Images with keypoint coordinates
++++++++++
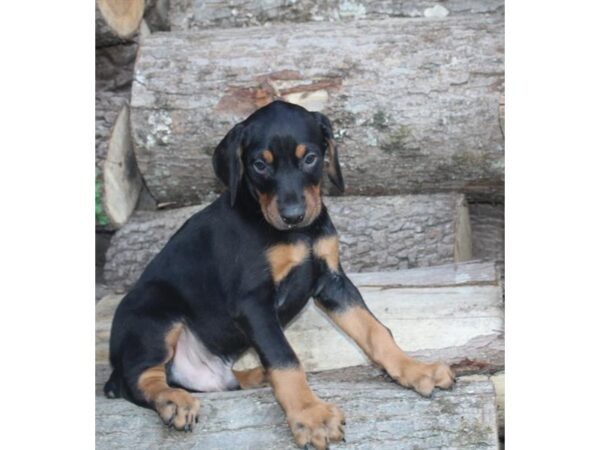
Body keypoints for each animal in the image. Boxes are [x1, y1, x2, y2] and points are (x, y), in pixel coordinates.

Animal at [104, 100, 454, 448]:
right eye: (260, 164)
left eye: (310, 158)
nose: (293, 216)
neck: (297, 235)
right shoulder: (253, 302)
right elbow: (284, 358)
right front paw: (310, 415)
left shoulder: (333, 283)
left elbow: (375, 331)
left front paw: (415, 369)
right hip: (155, 313)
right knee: (137, 380)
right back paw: (172, 400)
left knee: (218, 381)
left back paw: (255, 376)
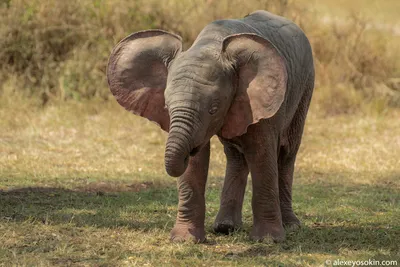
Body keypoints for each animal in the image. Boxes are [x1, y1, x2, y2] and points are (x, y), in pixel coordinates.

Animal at [108, 9, 314, 243]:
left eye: (214, 109)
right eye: (166, 106)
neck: (211, 45)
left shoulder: (261, 101)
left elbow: (262, 155)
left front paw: (268, 240)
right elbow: (197, 163)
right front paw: (185, 240)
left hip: (305, 88)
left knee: (287, 153)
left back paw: (291, 226)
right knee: (236, 156)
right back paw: (225, 227)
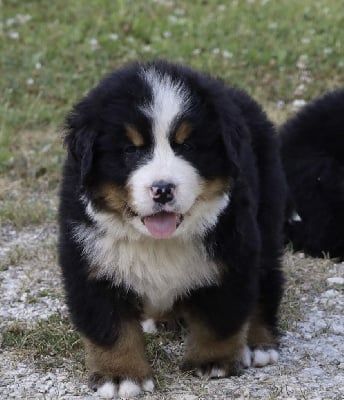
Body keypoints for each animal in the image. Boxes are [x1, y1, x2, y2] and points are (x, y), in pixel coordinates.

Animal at [57, 60, 286, 396]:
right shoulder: (91, 261)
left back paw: (258, 343)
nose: (163, 189)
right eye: (130, 151)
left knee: (265, 283)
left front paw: (213, 361)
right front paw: (120, 375)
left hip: (266, 217)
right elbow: (110, 327)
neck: (157, 241)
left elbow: (220, 316)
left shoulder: (233, 254)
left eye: (187, 146)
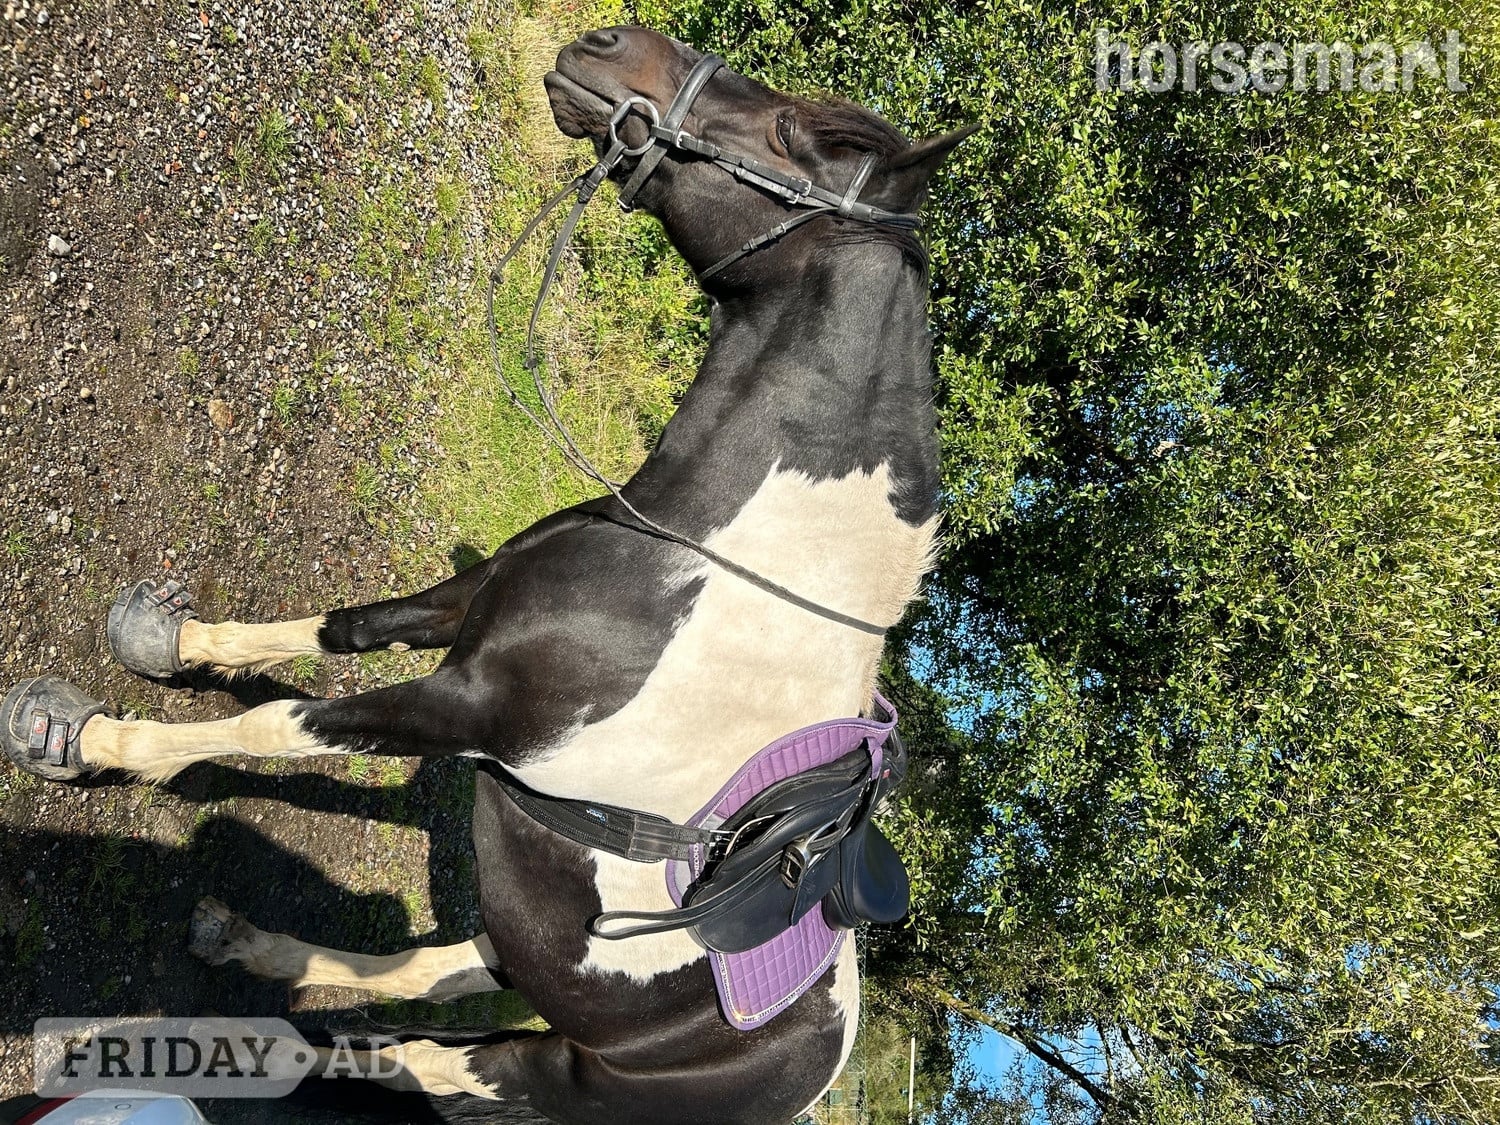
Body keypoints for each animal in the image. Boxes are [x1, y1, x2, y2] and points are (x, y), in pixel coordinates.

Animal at [3, 25, 972, 1124]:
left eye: (802, 132)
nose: (608, 43)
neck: (707, 562)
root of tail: (808, 1073)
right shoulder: (470, 607)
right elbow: (345, 628)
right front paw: (175, 644)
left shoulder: (467, 711)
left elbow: (278, 726)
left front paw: (95, 743)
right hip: (529, 958)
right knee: (431, 973)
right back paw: (255, 946)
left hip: (543, 1070)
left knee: (410, 1057)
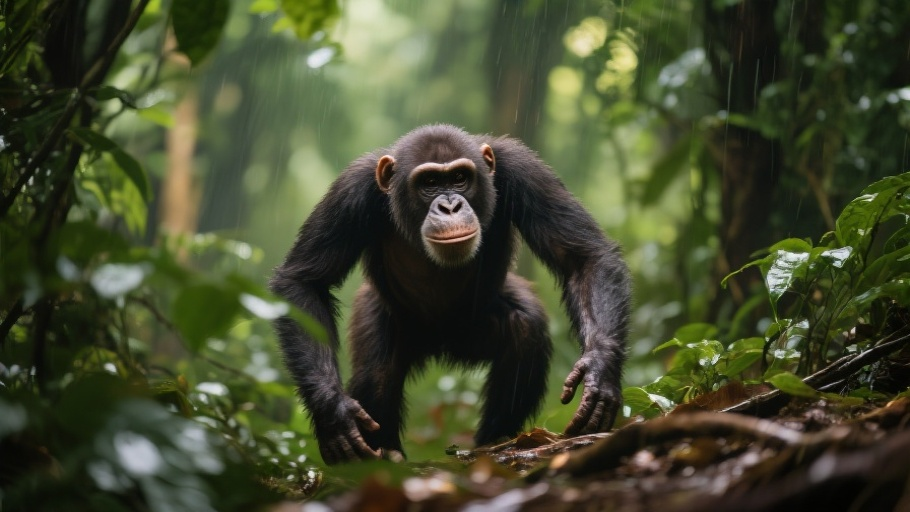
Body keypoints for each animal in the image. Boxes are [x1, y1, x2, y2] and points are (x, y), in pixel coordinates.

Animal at [270, 124, 631, 464]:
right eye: (429, 182)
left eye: (459, 178)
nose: (449, 205)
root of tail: (441, 345)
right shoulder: (350, 191)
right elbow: (304, 281)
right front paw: (334, 414)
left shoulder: (524, 170)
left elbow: (583, 258)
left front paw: (599, 373)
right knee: (377, 369)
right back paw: (385, 454)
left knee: (524, 328)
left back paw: (496, 442)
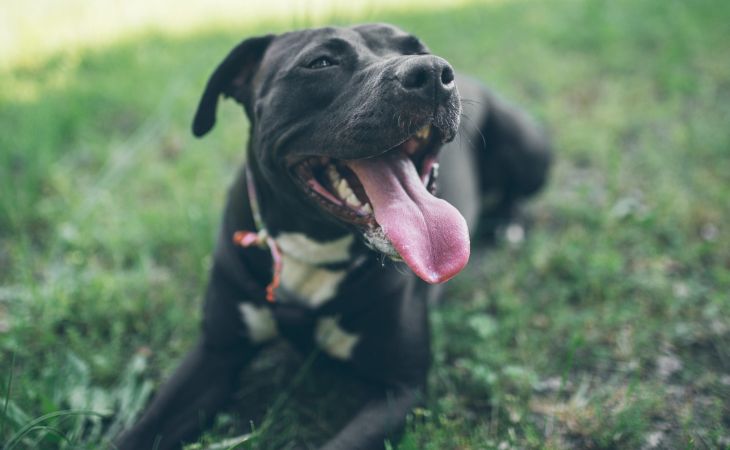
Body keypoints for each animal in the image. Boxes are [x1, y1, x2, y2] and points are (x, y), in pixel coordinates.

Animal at [115, 22, 544, 448]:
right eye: (321, 62)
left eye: (418, 49)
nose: (433, 72)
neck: (313, 246)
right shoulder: (214, 352)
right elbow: (139, 431)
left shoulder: (399, 390)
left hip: (527, 145)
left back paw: (509, 225)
++++++++++
WORK ITEM >>
Verbatim repetition of the entries is required, excluding any pictures.

RESULT >>
Body keypoints for each animal in the image. Boxes are [x1, y1, x2, y2] and points are (x, y), in pixel coordinates.

Animal at [104, 100, 454, 448]:
right eye: (260, 164)
left eye: (310, 158)
nose: (293, 216)
neck: (297, 235)
right shoulder: (253, 302)
right elbow: (284, 358)
right front paw: (310, 415)
left shoulder: (333, 283)
left elbow: (375, 331)
left front paw: (415, 369)
right hip: (155, 313)
right knee: (137, 380)
right back paw: (172, 400)
left knee: (218, 381)
left back paw: (255, 376)
Body keypoints for each animal in the image. Boxes are [x1, y1, x2, y2] and points are (x, y), in pixel coordinates.

Animal at [108, 9, 314, 243]:
left eye: (214, 109)
right eye: (166, 106)
neck: (211, 45)
left shoulder: (261, 101)
left elbow: (262, 155)
left front paw: (268, 240)
right elbow: (197, 163)
right front paw: (185, 240)
left hip: (305, 88)
left knee: (287, 153)
left back paw: (291, 226)
right knee: (236, 156)
right back paw: (225, 227)
Body keypoints for each animal in the image. Boxes are [x1, y1, x2, y2] and points are (x, y), in pixel coordinates.

Animal at [57, 60, 286, 396]:
right shoulder: (91, 261)
left back paw: (258, 343)
nose: (163, 189)
right eye: (130, 151)
left knee: (265, 283)
left front paw: (213, 361)
right front paw: (120, 375)
left hip: (266, 217)
right elbow: (110, 327)
neck: (157, 241)
left elbow: (220, 316)
left shoulder: (233, 254)
left eye: (187, 146)
Body keypoints for each animal in the image. Boxes are [x1, y1, x2, y2] and points are (x, y), in pixel coordinates.

Animal at [3, 25, 972, 1124]:
left eye: (802, 132)
nose: (608, 43)
neck: (707, 562)
root of tail: (808, 1073)
right shoulder: (470, 607)
right elbow: (345, 628)
right front paw: (175, 644)
left shoulder: (467, 711)
left elbow: (278, 726)
left front paw: (95, 743)
right hip: (529, 958)
right knee: (431, 973)
right back paw: (255, 946)
left hip: (543, 1070)
left knee: (410, 1057)
Body keypoints for each animal in the image. Boxes are [x1, y1, x2, y2] and points are (x, y), in pixel coordinates.

Animal at [270, 124, 631, 464]:
right eye: (429, 182)
left eye: (459, 178)
nose: (449, 205)
root of tail: (441, 345)
right shoulder: (350, 191)
right elbow: (304, 281)
right front paw: (334, 414)
left shoulder: (524, 170)
left elbow: (583, 258)
left front paw: (599, 373)
right knee: (377, 369)
right back paw: (385, 454)
left knee: (524, 328)
left back paw: (496, 442)
Body keypoints for each animal in the image. Boxes are [x1, y1, x2, y2] and points are (x, y), in pixel coordinates.

Animal at [115, 22, 544, 448]:
right eye: (321, 62)
left eye: (418, 49)
nose: (433, 72)
neck: (313, 246)
right shoulder: (214, 352)
right elbow: (139, 431)
left shoulder: (399, 390)
left hip: (527, 145)
left back paw: (509, 225)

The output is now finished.